- [YOUR TASK]: Print out each record below, unaltered and complete, without its images.

- [MATERIAL FOR THE TASK]:
*****

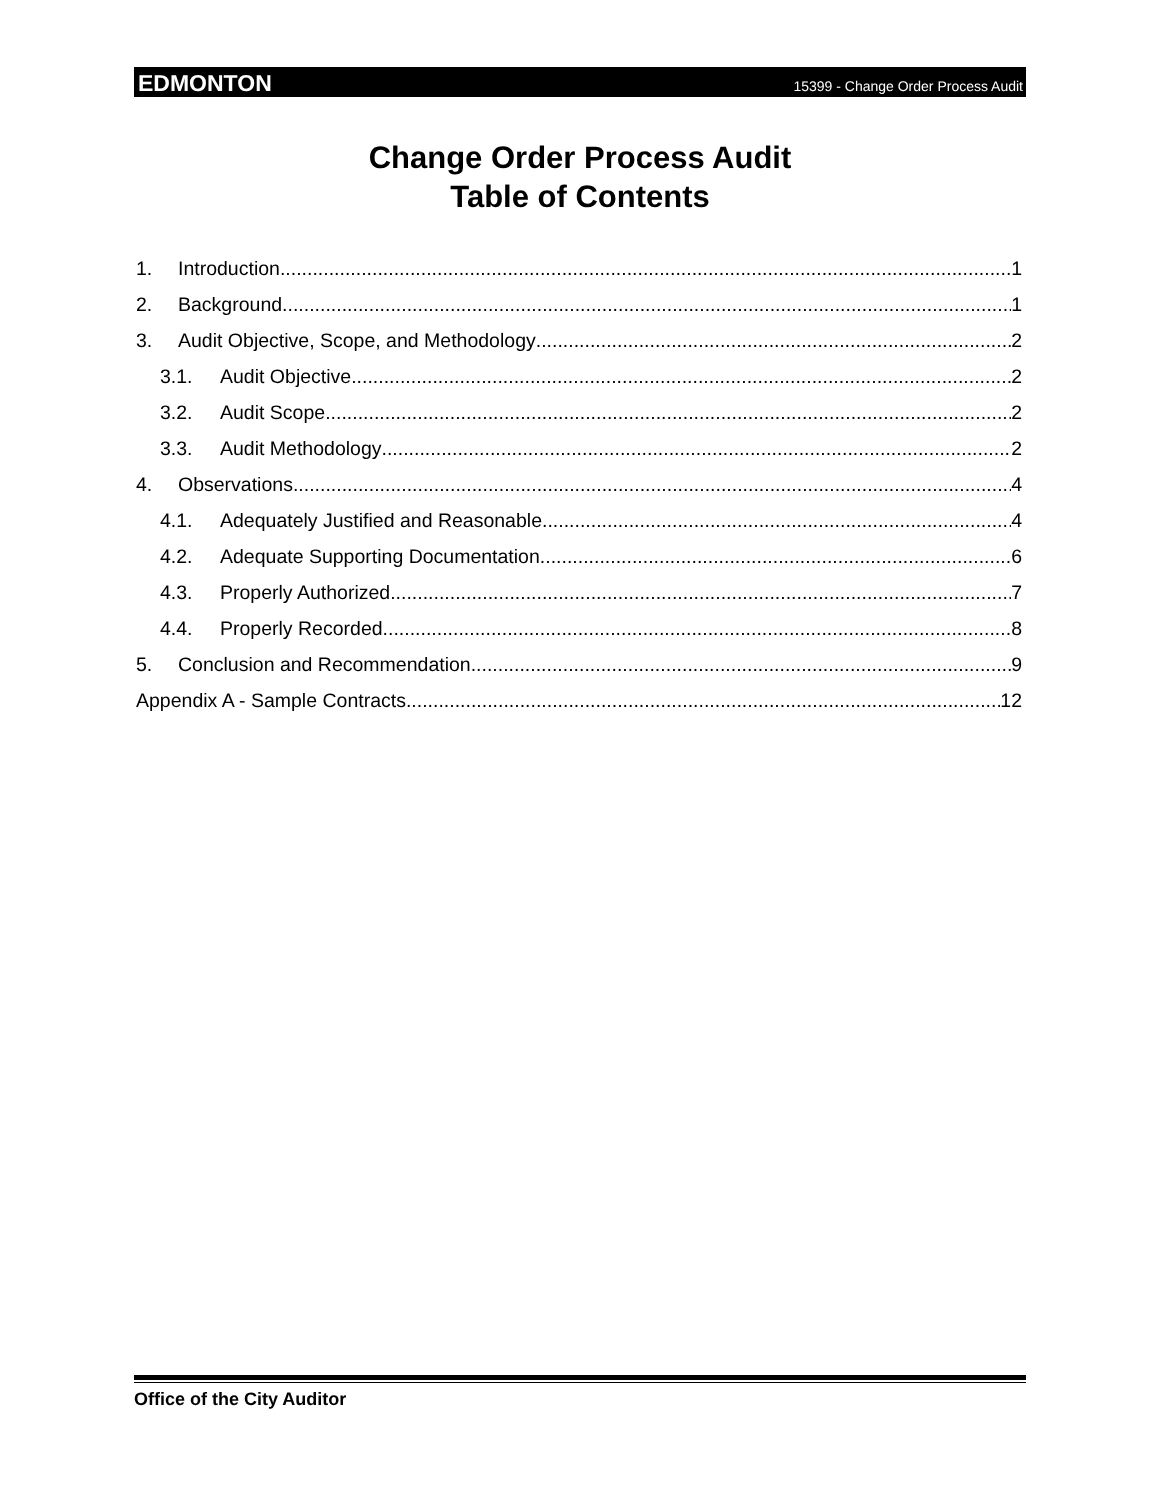EDMONTON 15399 - Change Order Process Audit
Change Order Process Audit
Table of Contents
1. Introduction 1
2. Background 1
3. Audit Objective, Scope, and Methodology 2
3.1. Audit Objective 2
3.2. Audit Scope 2
3.3. Audit Methodology 2
4. Observations 4
4.1. Adequately Justified and Reasonable 4
4.2. Adequate Supporting Documentation 6
4.3. Properly Authorized 7
4.4. Properly Recorded 8
5. Conclusion and Recommendation 9
Appendix A - Sample Contracts 12
Office of the City Auditor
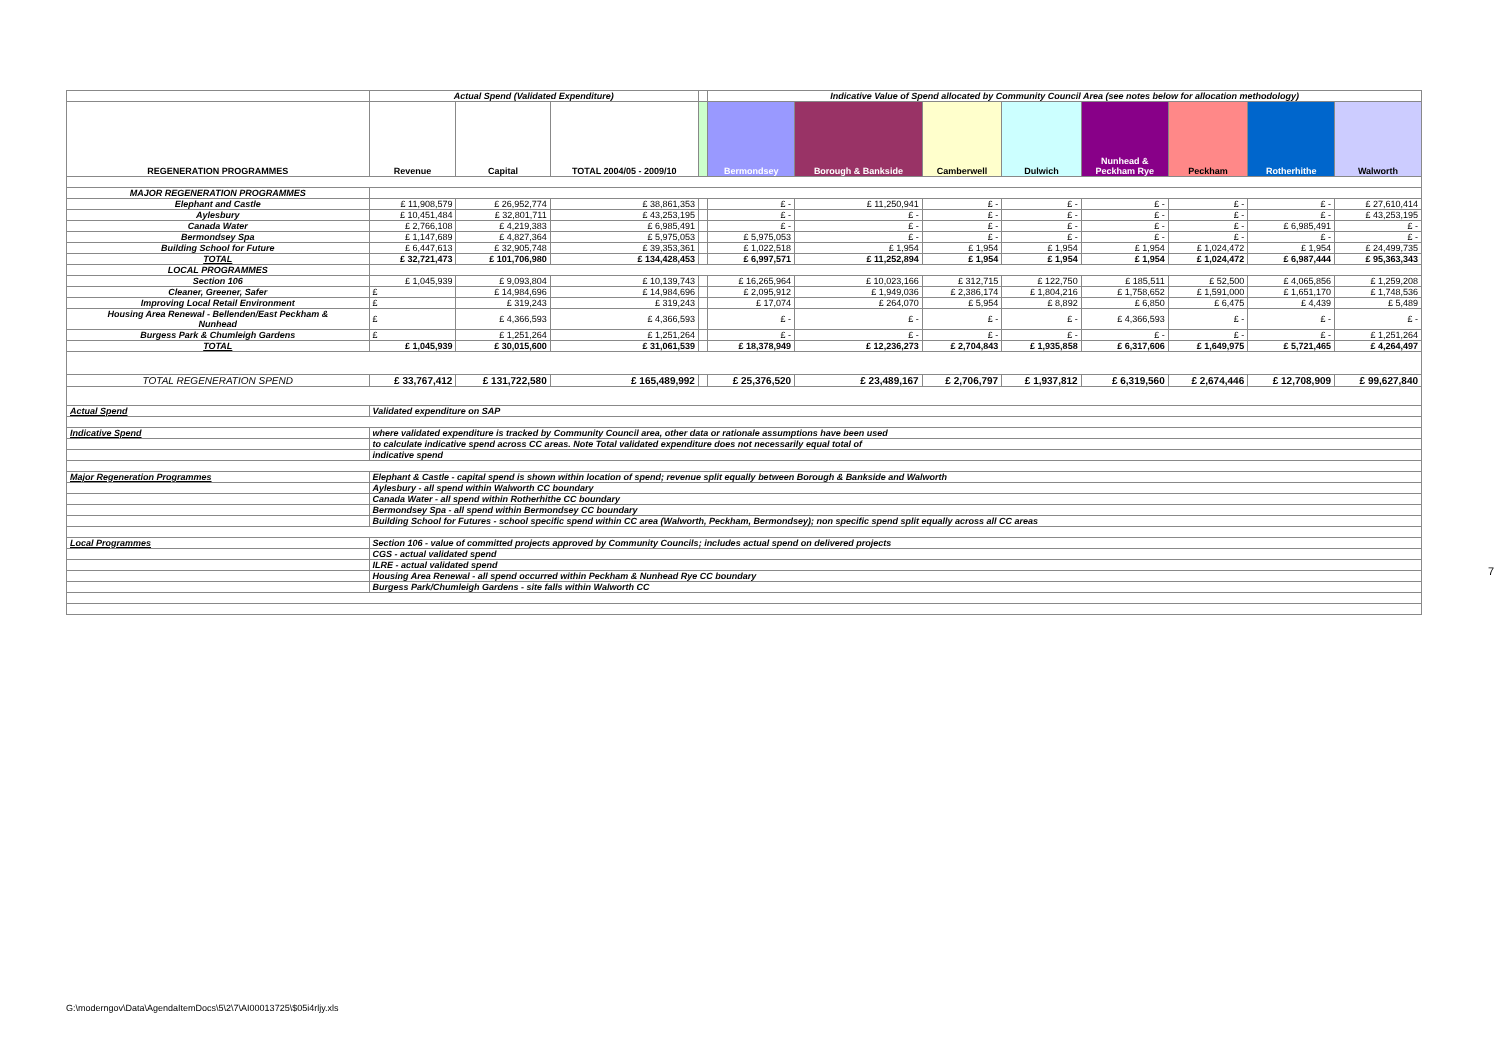| | Actual Spend (Validated Expenditure) | | | | Indicative Value of Spend allocated by Community Council Area (see notes below for allocation methodology) | | | | | | | |
| REGENERATION PROGRAMMES | Revenue | Capital | TOTAL 2004/05 - 2009/10 | | Bermondsey | Borough & Bankside | Camberwell | Dulwich | Nunhead & Peckham Rye | Peckham | Rotherhithe | Walworth |
| MAJOR REGENERATION PROGRAMMES | | | | | | | | | | | | |
| Elephant and Castle | £ 11,908,579 | £ 26,952,774 | £ 38,861,353 | | £ - | £ 11,250,941 | £ - | £ - | £ - | £ - | £ - | £ 27,610,414 |
| Aylesbury | £ 10,451,484 | £ 32,801,711 | £ 43,253,195 | | £ - | £ - | £ - | £ - | £ - | £ - | £ - | £ 43,253,195 |
| Canada Water | £ 2,766,108 | £ 4,219,383 | £ 6,985,491 | | £ - | £ - | £ - | £ - | £ - | £ - | £ 6,985,491 | £ - |
| Bermondsey Spa | £ 1,147,689 | £ 4,827,364 | £ 5,975,053 | | £ 5,975,053 | £ - | £ - | £ - | £ - | £ - | £ - | £ - |
| Building School for Future | £ 6,447,613 | £ 32,905,748 | £ 39,353,361 | | £ 1,022,518 | £ 1,954 | £ 1,954 | £ 1,954 | £ 1,954 | £ 1,024,472 | £ 1,954 | £ 24,499,735 |
| TOTAL | £ 32,721,473 | £ 101,706,980 | £ 134,428,453 | | £ 6,997,571 | £ 11,252,894 | £ 1,954 | £ 1,954 | £ 1,954 | £ 1,024,472 | £ 6,987,444 | £ 95,363,343 |
| LOCAL PROGRAMMES | | | | | | | | | | | | |
| Section 106 | £ 1,045,939 | £ 9,093,804 | £ 10,139,743 | | £ 16,265,964 | £ 10,023,166 | £ 312,715 | £ 122,750 | £ 185,511 | £ 52,500 | £ 4,065,856 | £ 1,259,208 |
| Cleaner, Greener, Safer | £ | £ 14,984,696 | £ 14,984,696 | | £ 2,095,912 | £ 1,949,036 | £ 2,386,174 | £ 1,804,216 | £ 1,758,652 | £ 1,591,000 | £ 1,651,170 | £ 1,748,536 |
| Improving Local Retail Environment | £ | £ 319,243 | £ 319,243 | | £ 17,074 | £ 264,070 | £ 5,954 | £ 8,892 | £ 6,850 | £ 6,475 | £ 4,439 | £ 5,489 |
| Housing Area Renewal - Bellenden/East Peckham & Nunhead | £ | £ 4,366,593 | £ 4,366,593 | | £ - | £ - | £ - | £ - | £ 4,366,593 | £ - | £ - | £ - |
| Burgess Park & Chumleigh Gardens | £ | £ 1,251,264 | £ 1,251,264 | | £ - | £ - | £ - | £ - | £ - | £ - | £ - | £ 1,251,264 |
| TOTAL | £ 1,045,939 | £ 30,015,600 | £ 31,061,539 | | £ 18,378,949 | £ 12,236,273 | £ 2,704,843 | £ 1,935,858 | £ 6,317,606 | £ 1,649,975 | £ 5,721,465 | £ 4,264,497 |
| TOTAL REGENERATION SPEND | £ 33,767,412 | £ 131,722,580 | £ 165,489,992 | | £ 25,376,520 | £ 23,489,167 | £ 2,706,797 | £ 1,937,812 | £ 6,319,560 | £ 2,674,446 | £ 12,708,909 | £ 99,627,840 |
| Actual Spend | Validated expenditure on SAP | | | | | | | | | | | |
| Indicative Spend | where validated expenditure is tracked by Community Council area, other data or rationale assumptions have been used | | | | | | | | | | | |
| | to calculate indicative spend across CC areas. Note Total validated expenditure does not necessarily equal total of | | | | | | | | | | | |
| | indicative spend | | | | | | | | | | | |
| Major Regeneration Programmes | Elephant & Castle - capital spend is shown within location of spend; revenue split equally between Borough & Bankside and Walworth | | | | | | | | | | | |
| | Aylesbury - all spend within Walworth CC boundary | | | | | | | | | | | |
| | Canada Water - all spend within Rotherhithe CC boundary | | | | | | | | | | | |
| | Bermondsey Spa - all spend within Bermondsey CC boundary | | | | | | | | | | | |
| | Building School for Futures - school specific spend within CC area (Walworth, Peckham, Bermondsey); non specific spend split equally across all CC areas | | | | | | | | | | | |
| Local Programmes | Section 106 - value of committed projects approved by Community Councils; includes actual spend on delivered projects | | | | | | | | | | | |
| | CGS - actual validated spend | | | | | | | | | | | |
| | ILRE - actual validated spend | | | | | | | | | | | |
| | Housing Area Renewal - all spend occurred within Peckham & Nunhead Rye CC boundary | | | | | | | | | | | |
| | Burgess Park/Chumleigh Gardens - site falls within Walworth CC | | | | | | | | | | | |
7
G:\moderngov\Data\AgendaItemDocs\5\2\7\AI00013725\$05i4rljy.xls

*****

- [PROBLEM SOLUTION]:
EDMONTON 15399 - Change Order Process Audit
Change Order Process Audit
Table of Contents
1. Introduction 1
2. Background 1
3. Audit Objective, Scope, and Methodology 2
3.1. Audit Objective 2
3.2. Audit Scope 2
3.3. Audit Methodology 2
4. Observations 4
4.1. Adequately Justified and Reasonable 4
4.2. Adequate Supporting Documentation 6
4.3. Properly Authorized 7
4.4. Properly Recorded 8
5. Conclusion and Recommendation 9
Appendix A - Sample Contracts 12
Office of the City Auditor
| | Actual Spend (Validated Expenditure) | | | | Indicative Value of Spend allocated by Community Council Area (see notes below for allocation methodology) | | | | | | | |
| REGENERATION PROGRAMMES | Revenue | Capital | TOTAL 2004/05 - 2009/10 | | Bermondsey | Borough & Bankside | Camberwell | Dulwich | Nunhead & Peckham Rye | Peckham | Rotherhithe | Walworth |
| MAJOR REGENERATION PROGRAMMES | | | | | | | | | | | | |
| Elephant and Castle | £ 11,908,579 | £ 26,952,774 | £ 38,861,353 | | £ - | £ 11,250,941 | £ - | £ - | £ - | £ - | £ - | £ 27,610,414 |
| Aylesbury | £ 10,451,484 | £ 32,801,711 | £ 43,253,195 | | £ - | £ - | £ - | £ - | £ - | £ - | £ - | £ 43,253,195 |
| Canada Water | £ 2,766,108 | £ 4,219,383 | £ 6,985,491 | | £ - | £ - | £ - | £ - | £ - | £ - | £ 6,985,491 | £ - |
| Bermondsey Spa | £ 1,147,689 | £ 4,827,364 | £ 5,975,053 | | £ 5,975,053 | £ - | £ - | £ - | £ - | £ - | £ - | £ - |
| Building School for Future | £ 6,447,613 | £ 32,905,748 | £ 39,353,361 | | £ 1,022,518 | £ 1,954 | £ 1,954 | £ 1,954 | £ 1,954 | £ 1,024,472 | £ 1,954 | £ 24,499,735 |
| TOTAL | £ 32,721,473 | £ 101,706,980 | £ 134,428,453 | | £ 6,997,571 | £ 11,252,894 | £ 1,954 | £ 1,954 | £ 1,954 | £ 1,024,472 | £ 6,987,444 | £ 95,363,343 |
| LOCAL PROGRAMMES | | | | | | | | | | | | |
| Section 106 | £ 1,045,939 | £ 9,093,804 | £ 10,139,743 | | £ 16,265,964 | £ 10,023,166 | £ 312,715 | £ 122,750 | £ 185,511 | £ 52,500 | £ 4,065,856 | £ 1,259,208 |
| Cleaner, Greener, Safer | £ | £ 14,984,696 | £ 14,984,696 | | £ 2,095,912 | £ 1,949,036 | £ 2,386,174 | £ 1,804,216 | £ 1,758,652 | £ 1,591,000 | £ 1,651,170 | £ 1,748,536 |
| Improving Local Retail Environment | £ | £ 319,243 | £ 319,243 | | £ 17,074 | £ 264,070 | £ 5,954 | £ 8,892 | £ 6,850 | £ 6,475 | £ 4,439 | £ 5,489 |
| Housing Area Renewal - Bellenden/East Peckham & Nunhead | £ | £ 4,366,593 | £ 4,366,593 | | £ - | £ - | £ - | £ - | £ 4,366,593 | £ - | £ - | £ - |
| Burgess Park & Chumleigh Gardens | £ | £ 1,251,264 | £ 1,251,264 | | £ - | £ - | £ - | £ - | £ - | £ - | £ - | £ 1,251,264 |
| TOTAL | £ 1,045,939 | £ 30,015,600 | £ 31,061,539 | | £ 18,378,949 | £ 12,236,273 | £ 2,704,843 | £ 1,935,858 | £ 6,317,606 | £ 1,649,975 | £ 5,721,465 | £ 4,264,497 |
| TOTAL REGENERATION SPEND | £ 33,767,412 | £ 131,722,580 | £ 165,489,992 | | £ 25,376,520 | £ 23,489,167 | £ 2,706,797 | £ 1,937,812 | £ 6,319,560 | £ 2,674,446 | £ 12,708,909 | £ 99,627,840 |
| Actual Spend | Validated expenditure on SAP | | | | | | | | | | | |
| Indicative Spend | where validated expenditure is tracked by Community Council area, other data or rationale assumptions have been used | | | | | | | | | | | |
| | to calculate indicative spend across CC areas. Note Total validated expenditure does not necessarily equal total of | | | | | | | | | | | |
| | indicative spend | | | | | | | | | | | |
| Major Regeneration Programmes | Elephant & Castle - capital spend is shown within location of spend; revenue split equally between Borough & Bankside and Walworth | | | | | | | | | | | |
| | Aylesbury - all spend within Walworth CC boundary | | | | | | | | | | | |
| | Canada Water - all spend within Rotherhithe CC boundary | | | | | | | | | | | |
| | Bermondsey Spa - all spend within Bermondsey CC boundary | | | | | | | | | | | |
| | Building School for Futures - school specific spend within CC area (Walworth, Peckham, Bermondsey); non specific spend split equally across all CC areas | | | | | | | | | | | |
| Local Programmes | Section 106 - value of committed projects approved by Community Councils; includes actual spend on delivered projects | | | | | | | | | | | |
| | CGS - actual validated spend | | | | | | | | | | | |
| | ILRE - actual validated spend | | | | | | | | | | | |
| | Housing Area Renewal - all spend occurred within Peckham & Nunhead Rye CC boundary | | | | | | | | | | | |
| | Burgess Park/Chumleigh Gardens - site falls within Walworth CC | | | | | | | | | | | |
7
G:\moderngov\Data\AgendaItemDocs\5\2\7\AI00013725\$05i4rljy.xls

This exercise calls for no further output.